Lifecycle Logging

Structured connection and request lifecycle events with correlation IDs

2 min read 426 words

Pounce captures structured events throughout the connection lifecycle for production debugging. Beyond access logs, lifecycle logging tracks connection establishment, client disconnects, slow requests, and connection teardown with correlation IDs.

Quick Start

from pounce import ServerConfig

config = ServerConfig(
    lifecycle_logging=True,
    log_format="json",
    log_slow_requests_threshold=2.0,  # seconds
)

Configuration

Option Default Description
lifecycle_logging False Enable structured lifecycle events
log_slow_requests_threshold 5.0 Seconds before a request is flagged slow
log_format "auto" "json" for machine parsing, "text"for development
health_check_path None Exclude health checks from lifecycle logs

Events are emitted to thepounce.lifecyclelogger.

Event Types

ConnectionOpened (DEBUG)

New TCP connection accepted.

Fields:connection_id, worker_id, client_addr, client_port, protocol (h1/h2/websocket), timestamp

RequestStarted (DEBUG)

HTTP request head parsed.

Fields:connection_id, worker_id, method, path, http_version, timestamp

ResponseCompleted (INFO if slow, DEBUG otherwise)

HTTP response fully sent.

Fields:connection_id, worker_id, status, bytes_sent, duration_ms, slow (boolean, present only when true), timestamp

ClientDisconnected (WARNING)

Client closed connection unexpectedly.

Fields:connection_id, worker_id, during_streaming (boolean), timestamp

ConnectionCompleted (DEBUG)

TCP connection closed.reason is one of: complete, timeout, client_disconnect, error, backpressure.

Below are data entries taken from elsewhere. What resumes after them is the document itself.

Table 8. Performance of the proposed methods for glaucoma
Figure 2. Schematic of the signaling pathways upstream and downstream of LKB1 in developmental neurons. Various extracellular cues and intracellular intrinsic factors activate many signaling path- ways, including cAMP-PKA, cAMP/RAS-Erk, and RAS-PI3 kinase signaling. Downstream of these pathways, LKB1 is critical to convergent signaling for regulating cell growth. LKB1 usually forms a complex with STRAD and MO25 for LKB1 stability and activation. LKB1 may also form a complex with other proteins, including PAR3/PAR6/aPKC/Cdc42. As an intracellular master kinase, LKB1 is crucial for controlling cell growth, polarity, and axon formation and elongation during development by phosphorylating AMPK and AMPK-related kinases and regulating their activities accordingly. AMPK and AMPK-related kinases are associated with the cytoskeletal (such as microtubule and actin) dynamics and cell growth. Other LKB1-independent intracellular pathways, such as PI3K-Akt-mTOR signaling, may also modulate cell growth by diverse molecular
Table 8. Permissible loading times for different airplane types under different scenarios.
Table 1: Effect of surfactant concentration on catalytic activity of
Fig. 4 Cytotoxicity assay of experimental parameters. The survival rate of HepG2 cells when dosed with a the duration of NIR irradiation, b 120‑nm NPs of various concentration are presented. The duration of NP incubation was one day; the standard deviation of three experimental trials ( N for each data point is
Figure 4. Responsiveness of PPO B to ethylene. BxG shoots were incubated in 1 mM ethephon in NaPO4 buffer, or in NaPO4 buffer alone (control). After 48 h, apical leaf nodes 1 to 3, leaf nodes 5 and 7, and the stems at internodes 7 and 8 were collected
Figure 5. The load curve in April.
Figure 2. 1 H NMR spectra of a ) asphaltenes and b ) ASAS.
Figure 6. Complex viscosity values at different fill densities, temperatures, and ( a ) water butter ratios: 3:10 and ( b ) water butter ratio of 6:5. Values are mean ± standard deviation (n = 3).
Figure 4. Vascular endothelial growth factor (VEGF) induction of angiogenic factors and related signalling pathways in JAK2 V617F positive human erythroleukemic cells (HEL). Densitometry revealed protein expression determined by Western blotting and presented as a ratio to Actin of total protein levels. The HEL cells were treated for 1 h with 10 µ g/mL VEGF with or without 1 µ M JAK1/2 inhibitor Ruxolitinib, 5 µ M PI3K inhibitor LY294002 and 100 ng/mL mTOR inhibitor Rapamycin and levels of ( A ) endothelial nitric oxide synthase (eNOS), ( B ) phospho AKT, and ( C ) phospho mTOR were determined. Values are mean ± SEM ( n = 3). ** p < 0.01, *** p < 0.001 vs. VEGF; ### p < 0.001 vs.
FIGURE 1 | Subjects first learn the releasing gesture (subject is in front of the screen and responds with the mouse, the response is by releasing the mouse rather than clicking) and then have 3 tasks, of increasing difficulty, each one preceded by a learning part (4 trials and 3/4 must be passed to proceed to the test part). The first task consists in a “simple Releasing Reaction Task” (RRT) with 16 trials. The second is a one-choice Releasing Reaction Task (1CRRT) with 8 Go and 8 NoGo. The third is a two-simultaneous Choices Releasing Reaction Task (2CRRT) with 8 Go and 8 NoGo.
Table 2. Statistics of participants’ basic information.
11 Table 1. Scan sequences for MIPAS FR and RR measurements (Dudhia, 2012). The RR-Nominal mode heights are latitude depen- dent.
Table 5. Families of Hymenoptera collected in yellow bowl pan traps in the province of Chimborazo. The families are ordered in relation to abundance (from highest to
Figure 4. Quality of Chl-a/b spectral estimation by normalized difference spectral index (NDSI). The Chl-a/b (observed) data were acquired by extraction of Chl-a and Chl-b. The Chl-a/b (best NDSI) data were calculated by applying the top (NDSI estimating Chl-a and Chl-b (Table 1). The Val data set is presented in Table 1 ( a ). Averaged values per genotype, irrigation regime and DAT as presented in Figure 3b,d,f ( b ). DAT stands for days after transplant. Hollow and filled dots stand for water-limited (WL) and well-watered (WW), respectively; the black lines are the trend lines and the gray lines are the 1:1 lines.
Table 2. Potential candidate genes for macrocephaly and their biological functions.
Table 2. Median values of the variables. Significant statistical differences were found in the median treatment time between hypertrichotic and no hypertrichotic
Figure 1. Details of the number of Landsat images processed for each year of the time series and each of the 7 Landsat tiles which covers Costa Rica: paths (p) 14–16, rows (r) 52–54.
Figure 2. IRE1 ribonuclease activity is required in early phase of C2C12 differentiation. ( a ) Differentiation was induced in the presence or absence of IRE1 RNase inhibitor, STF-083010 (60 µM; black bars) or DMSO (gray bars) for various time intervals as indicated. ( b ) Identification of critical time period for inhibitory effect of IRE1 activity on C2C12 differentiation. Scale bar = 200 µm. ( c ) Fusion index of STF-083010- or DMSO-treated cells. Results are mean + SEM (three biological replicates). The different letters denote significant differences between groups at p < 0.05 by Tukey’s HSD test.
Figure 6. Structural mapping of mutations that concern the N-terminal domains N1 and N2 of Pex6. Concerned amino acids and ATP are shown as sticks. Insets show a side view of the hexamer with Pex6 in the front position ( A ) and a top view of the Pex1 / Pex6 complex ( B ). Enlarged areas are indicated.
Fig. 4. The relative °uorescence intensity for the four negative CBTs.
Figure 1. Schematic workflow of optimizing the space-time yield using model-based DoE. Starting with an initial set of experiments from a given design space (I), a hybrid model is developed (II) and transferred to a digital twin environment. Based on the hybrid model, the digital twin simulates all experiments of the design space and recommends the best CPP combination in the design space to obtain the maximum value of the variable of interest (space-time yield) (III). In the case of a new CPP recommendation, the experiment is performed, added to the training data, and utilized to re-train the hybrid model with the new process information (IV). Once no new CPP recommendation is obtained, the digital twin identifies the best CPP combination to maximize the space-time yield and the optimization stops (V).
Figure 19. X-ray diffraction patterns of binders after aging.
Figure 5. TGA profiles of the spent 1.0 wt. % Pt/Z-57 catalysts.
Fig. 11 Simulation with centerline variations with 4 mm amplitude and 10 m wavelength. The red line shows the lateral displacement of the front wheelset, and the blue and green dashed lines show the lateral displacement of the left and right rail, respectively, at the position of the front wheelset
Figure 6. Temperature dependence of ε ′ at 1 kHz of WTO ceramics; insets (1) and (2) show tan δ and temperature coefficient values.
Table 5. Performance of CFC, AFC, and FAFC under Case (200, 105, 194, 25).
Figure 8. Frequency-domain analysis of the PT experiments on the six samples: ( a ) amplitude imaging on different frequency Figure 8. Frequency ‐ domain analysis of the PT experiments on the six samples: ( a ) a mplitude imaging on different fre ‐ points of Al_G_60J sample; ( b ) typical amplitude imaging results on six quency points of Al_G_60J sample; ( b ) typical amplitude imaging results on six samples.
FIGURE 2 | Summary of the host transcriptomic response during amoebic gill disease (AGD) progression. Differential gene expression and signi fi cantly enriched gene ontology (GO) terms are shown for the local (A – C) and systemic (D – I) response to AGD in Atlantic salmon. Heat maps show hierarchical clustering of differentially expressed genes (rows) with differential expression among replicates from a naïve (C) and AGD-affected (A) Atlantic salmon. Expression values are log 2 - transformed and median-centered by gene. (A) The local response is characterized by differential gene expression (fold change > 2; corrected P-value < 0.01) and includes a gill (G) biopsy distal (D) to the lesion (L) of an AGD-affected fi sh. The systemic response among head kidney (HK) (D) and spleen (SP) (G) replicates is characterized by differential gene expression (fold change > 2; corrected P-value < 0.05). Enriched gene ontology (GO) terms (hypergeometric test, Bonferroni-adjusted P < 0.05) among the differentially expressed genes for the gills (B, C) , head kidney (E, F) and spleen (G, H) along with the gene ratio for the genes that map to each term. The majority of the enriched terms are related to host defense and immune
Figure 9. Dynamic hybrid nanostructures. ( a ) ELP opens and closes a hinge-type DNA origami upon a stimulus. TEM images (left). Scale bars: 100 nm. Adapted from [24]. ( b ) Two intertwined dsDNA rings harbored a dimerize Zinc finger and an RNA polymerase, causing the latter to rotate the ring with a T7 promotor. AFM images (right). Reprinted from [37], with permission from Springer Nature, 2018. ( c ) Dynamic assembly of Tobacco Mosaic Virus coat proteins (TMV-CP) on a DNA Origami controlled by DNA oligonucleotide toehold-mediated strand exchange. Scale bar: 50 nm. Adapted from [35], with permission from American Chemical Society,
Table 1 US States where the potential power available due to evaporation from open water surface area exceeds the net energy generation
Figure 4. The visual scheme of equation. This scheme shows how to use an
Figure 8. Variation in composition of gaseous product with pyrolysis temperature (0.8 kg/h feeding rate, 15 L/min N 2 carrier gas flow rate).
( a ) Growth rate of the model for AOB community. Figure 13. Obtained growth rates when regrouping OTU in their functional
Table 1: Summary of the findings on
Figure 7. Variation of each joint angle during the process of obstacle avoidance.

Fields:connection_id, worker_id, requests_served, total_bytes_sent, duration_ms, reason, timestamp

Example Output

{"event": "ConnectionOpened", "connection_id": 1, "worker_id": 1, "client_addr": "127.0.0.1", "protocol": "h1", "timestamp": "2026-02-12T10:15:30.123Z"}
{"event": "RequestStarted", "connection_id": 1, "worker_id": 1, "method": "GET", "path": "/api/users", "timestamp": "2026-02-12T10:15:30.125Z"}
{"event": "ResponseCompleted", "connection_id": 1, "worker_id": 1, "status": 200, "bytes_sent": 1024, "duration_ms": 3500.0, "slow": true, "timestamp": "2026-02-12T10:15:33.625Z"}
{"event": "ConnectionCompleted", "connection_id": 1, "worker_id": 1, "requests_served": 1, "duration_ms": 3502.5, "reason": "complete", "timestamp": "2026-02-12T10:15:33.627Z"}

Querying Logs

# Find slow requests
cat app.log | jq 'select(.slow == true)'

# Trace a connection
cat app.log | jq 'select(.connection_id == 42)'

# Count requests per worker
cat app.log | jq -r 'select(.event == "ResponseCompleted") | .worker_id' | sort | uniq -c

# Find frequent disconnects
cat app.log | jq -r 'select(.event == "ClientDisconnected") | .client_addr' | sort | uniq -c | sort -rn

Performance

~40 us overhead per request (4 events x ~10 us each). Setlog_level="info"to skip DEBUG events and reduce volume by ~75%.

Comparison with Access Logs

Access Logs Lifecycle Logs
Scope Request/response summary Full connection lifecycle
Events 1 per request 4+ per request
Detail Status, bytes, duration Protocol, disconnects, correlation
Use case HTTP metrics Production debugging

Use both together: access logs for dashboards, lifecycle logs for debugging.